TASK REQUIREMENTS:
Go through the material below and copy each line where the word "till" appears.

INPUT START

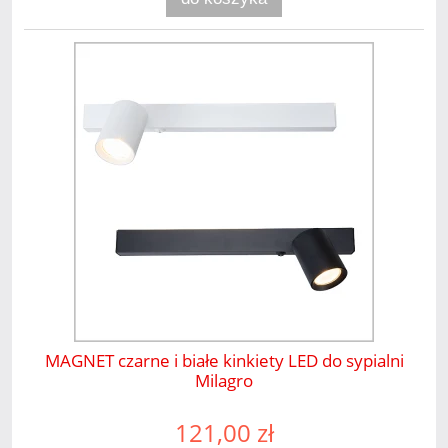
MAGNET czarne i białe kinkiety LED do sypialni
Milagro
121,00 zł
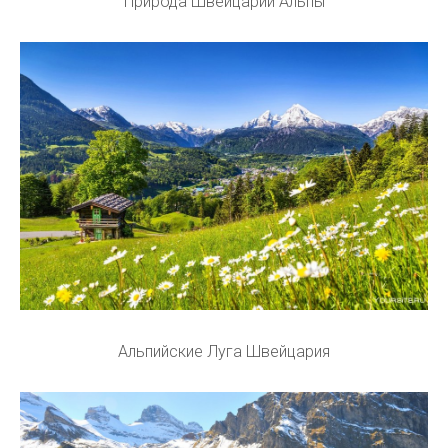
Природа Швейцарии Альпы
Альпийские Луга Швейцария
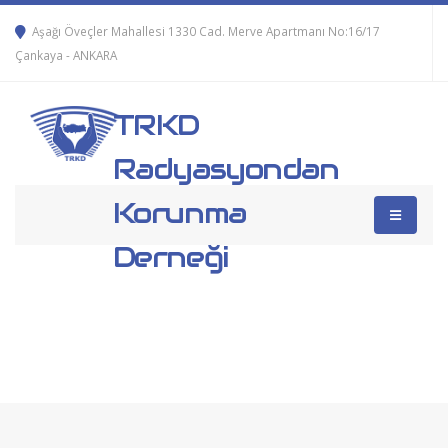
Aşağı Öveçler Mahallesi 1330 Cad. Merve Apartmanı No:16/17
Çankaya - ANKARA
TRKD
Radyasyondan
Korunma
Derneği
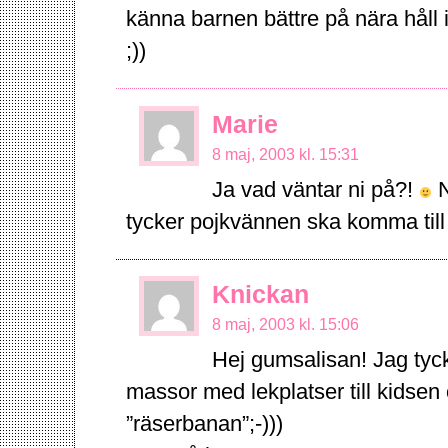
känna barnen bättre på nära håll i
;))
Marie
8 maj, 2003 kl. 15:31
Ja vad väntar ni på?!
N
tycker pojkvännen ska komma till 
Knickan
8 maj, 2003 kl. 15:06
Hej gumsalisan! Jag tycke
massor med lekplatser till kidsen o
”räserbanan”;-)))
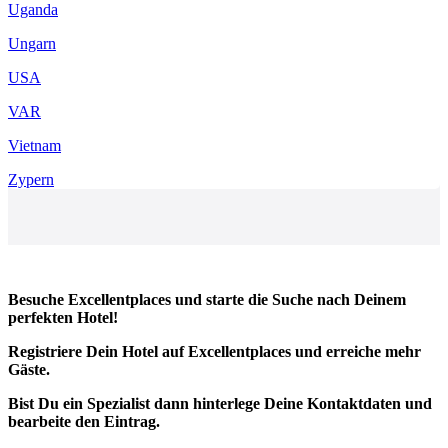
Uganda
Ungarn
USA
VAR
Vietnam
Zypern
Besuche Excellentplaces und starte die Suche nach Deinem
perfekten Hotel!
Registriere Dein Hotel auf Excellentplaces und erreiche mehr
Gäste.
Bist Du ein Spezialist dann hinterlege Deine Kontaktdaten und
bearbeite den Eintrag.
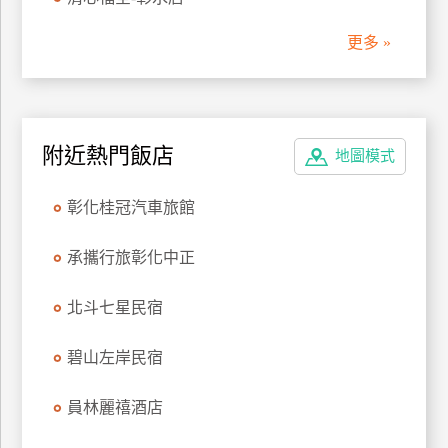
管
更多 »
理
會
員
附近熱門飯店
地圖模式
帳
戶
彰化桂冠汽車旅館
客
承攜行旅彰化中正
服
聯
北斗七星民宿
絡
單
碧山左岸民宿
員林麗禧酒店
Line
線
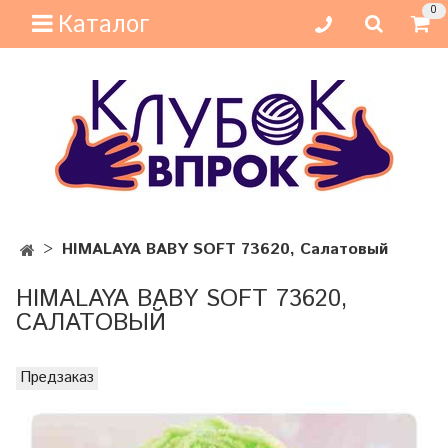
0
Каталог
HIMALAYA BABY SOFT 73620, Салатовый
HIMALAYA BABY SOFT 73620,
САЛАТОВЫЙ
Предзаказ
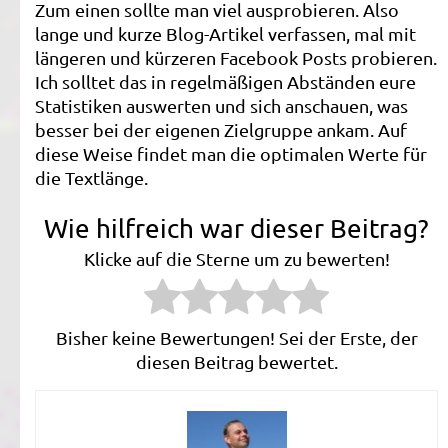
Zum einen sollte man viel ausprobieren. Also
lange und kurze Blog-Artikel verfassen, mal mit
längeren und kürzeren Facebook Posts probieren.
Ich solltet das in regelmäßigen Abständen eure
Statistiken auswerten und sich anschauen, was
besser bei der eigenen Zielgruppe ankam. Auf
diese Weise findet man die optimalen Werte für
die Textlänge.
Wie hilfreich war dieser Beitrag?
Klicke auf die Sterne um zu bewerten!
Bisher keine Bewertungen! Sei der Erste, der
diesen Beitrag bewertet.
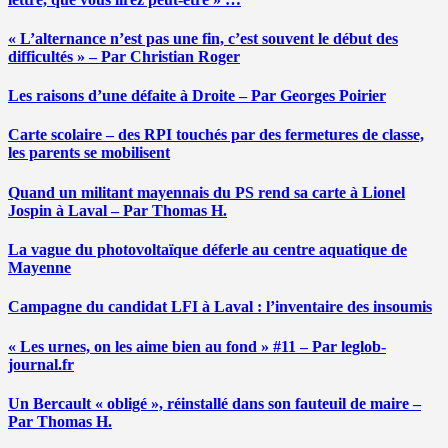
« L’alternance n’est pas une fin, c’est souvent le début des
difficultés » – Par Christian Roger
Les raisons d’une défaite à Droite – Par Georges Poirier
Carte scolaire – des RPI touchés par des fermetures de classe,
les parents se mobilisent
Quand un militant mayennais du PS rend sa carte à Lionel
Jospin à Laval – Par Thomas H.
La vague du photovoltaïque déferle au centre aquatique de
Mayenne
Campagne du candidat LFI à Laval : l’inventaire des insoumis
« Les urnes, on les aime bien au fond » #11 – Par leglob-
journal.fr
Un Bercault « obligé », réinstallé dans son fauteuil de maire –
Par Thomas H.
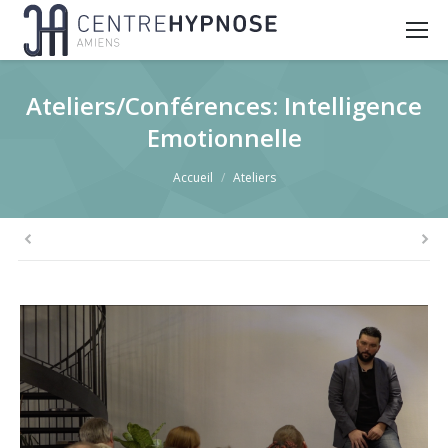
Ateliers/Conférences: Intelligence
Emotionnelle
You are here:
Accueil
Ateliers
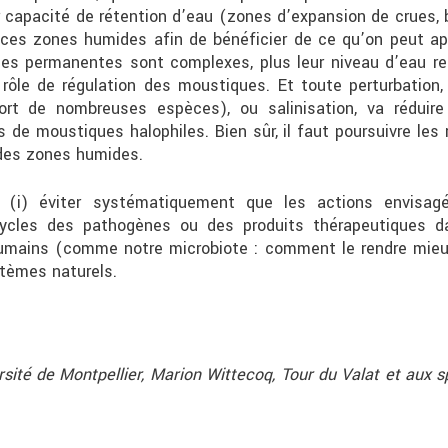
ur capacité de rétention d’eau (zones d’expansion de crues, b
es zones humides afin de bénéficier de ce qu’on peut ap
des permanentes sont complexes, plus leur niveau d’eau res
r rôle de régulation des moustiques. Et toute perturbation
rt de nombreuses espèces), ou salinisation, va réduire a
e moustiques halophiles. Bien sûr, il faut poursuivre les 
 des zones humides.
 (i) éviter systématiquement que les actions envisagée
 cycles des pathogènes ou des produits thérapeutiques da
mains (comme notre microbiote : comment le rendre mieux 
tèmes naturels.
ité de Montpellier, Marion Wittecoq, Tour du Valat et aux
s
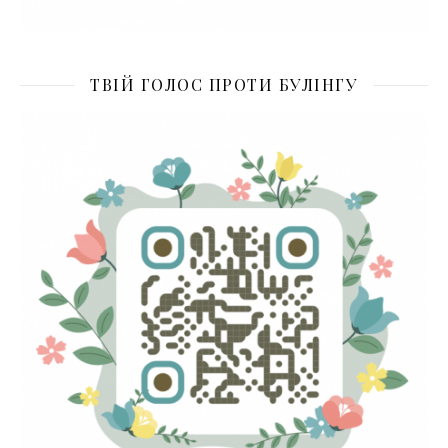
ТВІЙ ГОЛОС ПРОТИ БУЛІНГУ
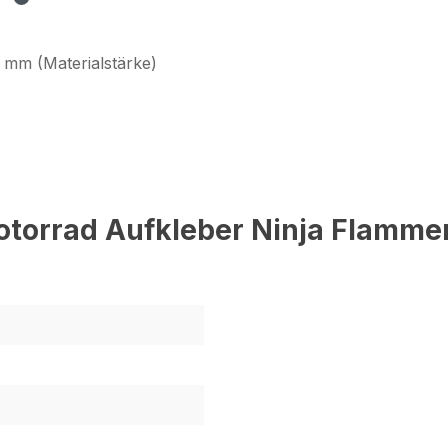
 mm (Materialstärke)
torrad Aufkleber Ninja Flamme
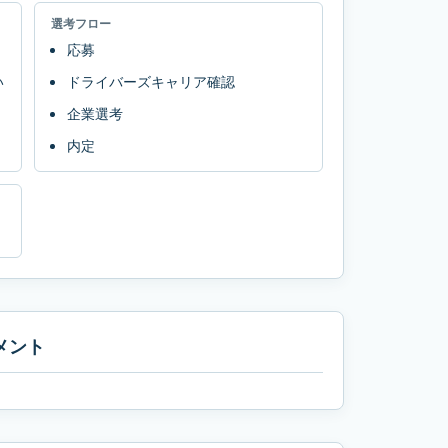
選考フロー
応募
い
ドライバーズキャリア確認
企業選考
内定
メント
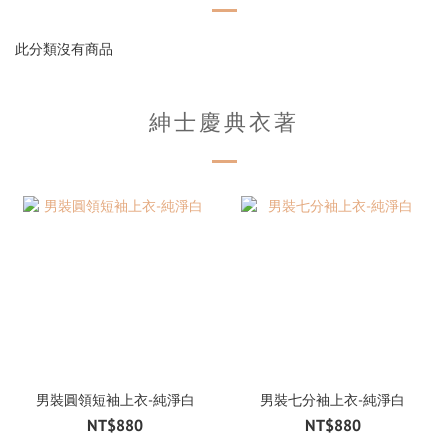
此分類沒有商品
紳士慶典衣著
男裝圓領短袖上衣-純淨白
男裝七分袖上衣-純淨白
NT$880
NT$880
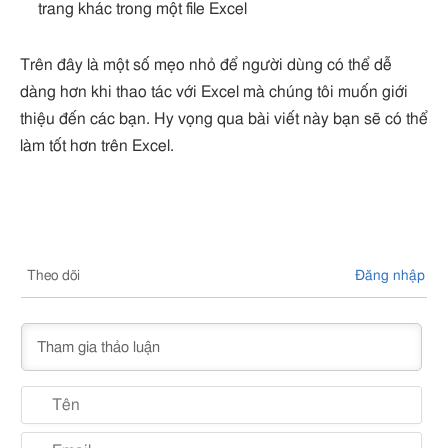
trang khác trong một file Excel
Trên đây là một số mẹo nhỏ để người dùng có thể dễ
dàng hơn khi thao tác với Excel mà chúng tôi muốn giới
thiệu đến các bạn. Hy vọng qua bài viết này bạn sẽ có thể
làm tốt hơn trên Excel.
Theo dõi
Đăng nhập
Nam
Ema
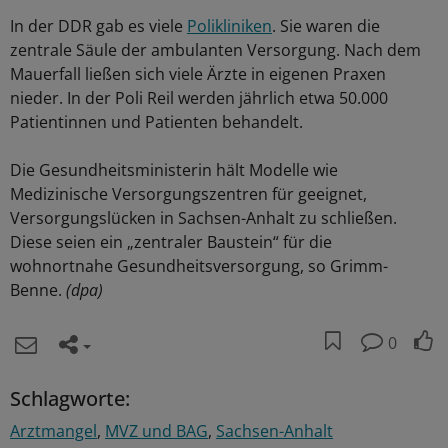
In der DDR gab es viele
Polikliniken
. Sie waren die
zentrale Säule der ambulanten Versorgung. Nach dem
Mauerfall ließen sich viele Ärzte in eigenen Praxen
nieder. In der Poli Reil werden jährlich etwa 50.000
Patientinnen und Patienten behandelt.
Die Gesundheitsministerin hält Modelle wie
Medizinische Versorgungszentren für geeignet,
Versorgungslücken in Sachsen-Anhalt zu schließen.
Diese seien ein „zentraler Baustein“ für die
wohnortnahe Gesundheitsversorgung, so Grimm-
Benne.
(dpa)
0
Schlagworte:
Arztmangel
MVZ und BAG
Sachsen-Anhalt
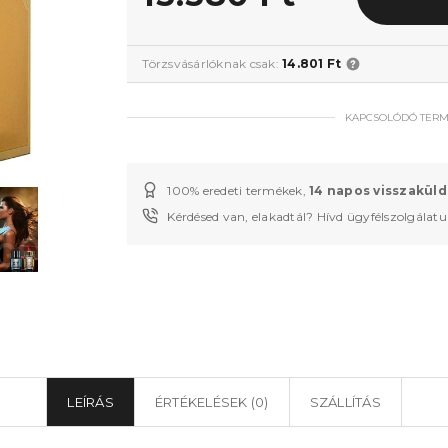
Törzsvásárlóknak csak:
14.801 Ft
KAPCSOLÓDÓ TER
100% eredeti termékek,
14 napos visszaküld
Kérdésed van, elakadtál? Hívd ügyfélszolgálat
LEÍRÁS
ÉRTÉKELÉSEK (0)
SZÁLLÍTÁS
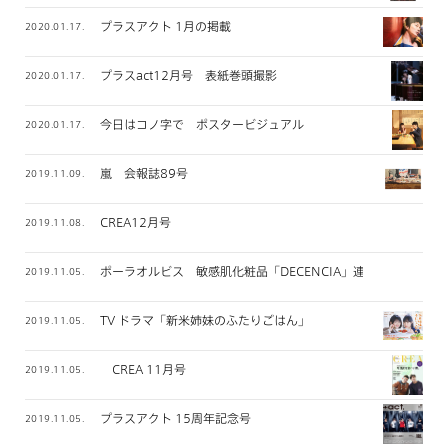
プラスアクト 1月の掲載
2020.01.17.
プラスact12月号 表紙巻頭撮影
2020.01.17.
今日はコノ字で ポスタービジュアル
2020.01.17.
嵐 会報誌89号
2019.11.09.
CREA12月号
2019.11.08.
ポーラオルビス 敏感肌化粧品「DECENCIA」連載
2019.11.05.
TV ドラマ「新米姉妹のふたりごはん」
2019.11.05.
CREA 11月号
2019.11.05.
プラスアクト 15周年記念号
2019.11.05.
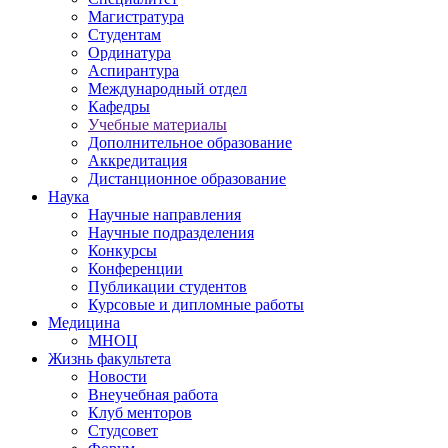
Магистратура
Студентам
Ординатура
Аспирантура
Международный отдел
Кафедры
Учебные материалы
Дополнительное образование
Аккредитация
Дистанционное образование
Наука
Научные направления
Научные подразделения
Конкурсы
Конференции
Публикации студентов
Курсовые и дипломные работы
Медицина
МНОЦ
Жизнь факультета
Новости
Внеучебная работа
Клуб менторов
Студсовет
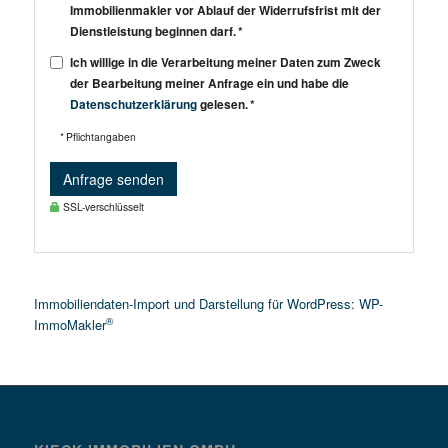
Immobilienmakler vor Ablauf der Widerrufsfrist mit der
Dienstleistung beginnen darf. *
Ich willige in die Verarbeitung meiner Daten zum Zweck
der Bearbeitung meiner Anfrage ein und habe die
Datenschutzerklärung
gelesen. *
* Pflichtangaben
Anfrage senden
SSL-verschlüsselt
Immobiliendaten-Import und Darstellung für WordPress: WP-
®
ImmoMakler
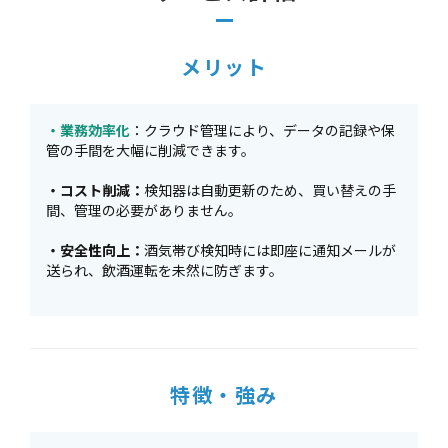
メリット
・業務効率化
：クラウド管理により、データの記録や保
管の手間を大幅に削減できます。
・コスト削減：
検知器は自動更新のため、買い替えの手
間、管理の必要がありません。
・安全性向上：
酒気帯び検知時には即座に通知メールが
送られ、飲酒運転を未然に防ぎます。
特徴・強み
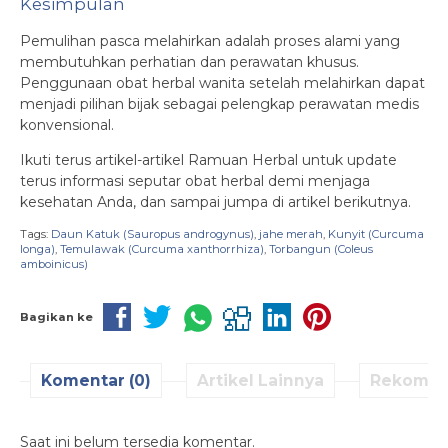
Kesimpulan
Pemulihan pasca melahirkan adalah proses alami yang
membutuhkan perhatian dan perawatan khusus.
Penggunaan obat herbal wanita setelah melahirkan dapat
menjadi pilihan bijak sebagai pelengkap perawatan medis
konvensional.
Ikuti terus artikel-artikel Ramuan Herbal untuk update
terus informasi seputar obat herbal demi menjaga
kesehatan Anda, dan sampai jumpa di artikel berikutnya.
Tags:
Daun Katuk (Sauropus androgynus)
,
jahe merah
,
Kunyit (Curcuma
longa)
,
Temulawak (Curcuma xanthorrhiza)
,
Torbangun (Coleus
amboinicus)
Bagikan ke
Komentar (0)
Artikel Lainnya
Rekomen
Saat ini belum tersedia komentar.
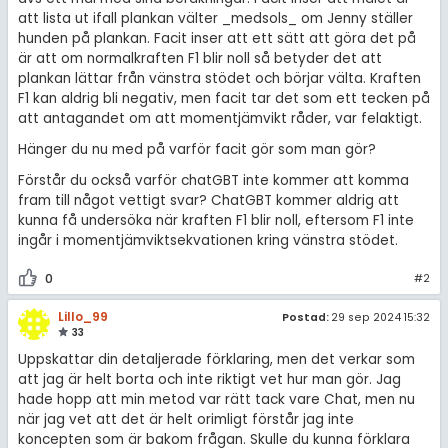
att lista ut ifall plankan välter _medsols_ om Jenny ställer
hunden på plankan. Facit inser att ett sätt att göra det på
är att om normalkraften F1 blir noll så betyder det att
plankan lättar från vänstra stödet och börjar välta. Kraften
F1 kan aldrig bli negativ, men facit tar det som ett tecken på
att antagandet om att momentjämvikt råder, var felaktigt.
Hänger du nu med på varför facit gör som man gör?
Förstår du också varför chatGBT inte kommer att komma
fram till något vettigt svar? ChatGBT kommer aldrig att
kunna få undersöka när kraften F1 blir noll, eftersom F1 inte
ingår i momentjämviktsekvationen kring vänstra stödet.
0
#2
Lillo_99
Postad:
29 sep 2024 15:32
33
Uppskattar din detaljerade förklaring, men det verkar som
att jag är helt borta och inte riktigt vet hur man gör. Jag
hade hopp att min metod var rätt tack vare Chat, men nu
när jag vet att det är helt orimligt förstår jag inte
koncepten som är bakom frågan. Skulle du kunna förklara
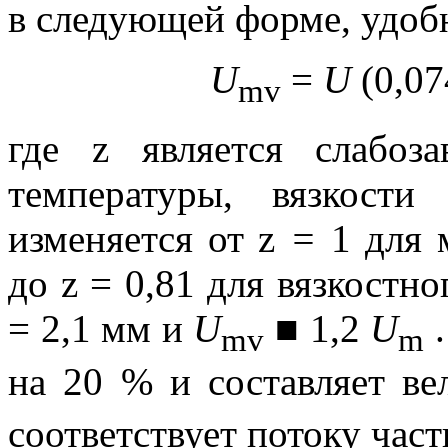
в следующей форме, удобн
U
=
U
(0,07
mv
где
z
является слабоза
температуры, вязкост
изменяется от
z
=
1 для 
до
z
= 0,81 для вязкостн
= 2,1 мм и
U
■
1,2
U
.
mv
m
на 20 % и составляет в
соответствует потоку час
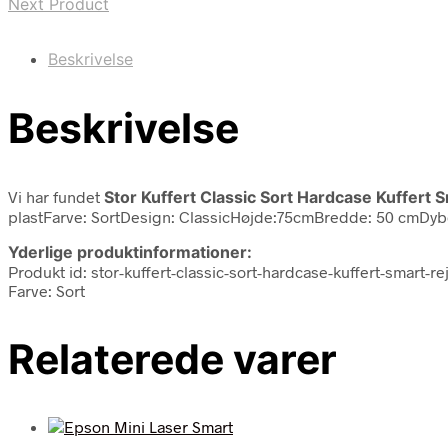
Next Product
Beskrivelse
Beskrivelse
Vi har fundet
Stor Kuffert Classic Sort Hardcase Kuffert 
plastFarve: SortDesign: ClassicHøjde:75cmBredde: 50 cmDybd
Yderlige produktinformationer:
Produkt id: stor-kuffert-classic-sort-hardcase-kuffert-smart-r
Farve: Sort
Relaterede varer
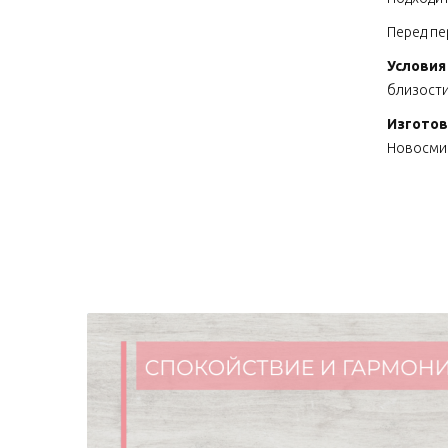
Перед пе
Условия
близости
Изготов
Новосмир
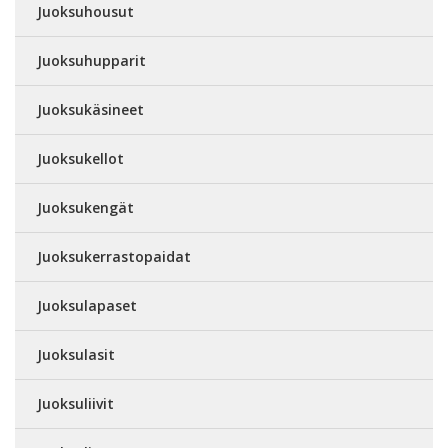
Juoksuhousut
Juoksuhupparit
Juoksukäsineet
Juoksukellot
Juoksukengät
Juoksukerrastopaidat
Juoksulapaset
Juoksulasit
Juoksuliivit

INPUT END

RESPONSE:
tycker pojkvännen ska komma till 
massor med lekplatser till kidsen o
fram till något vettigt svar? ChatGBT kommer aldrig att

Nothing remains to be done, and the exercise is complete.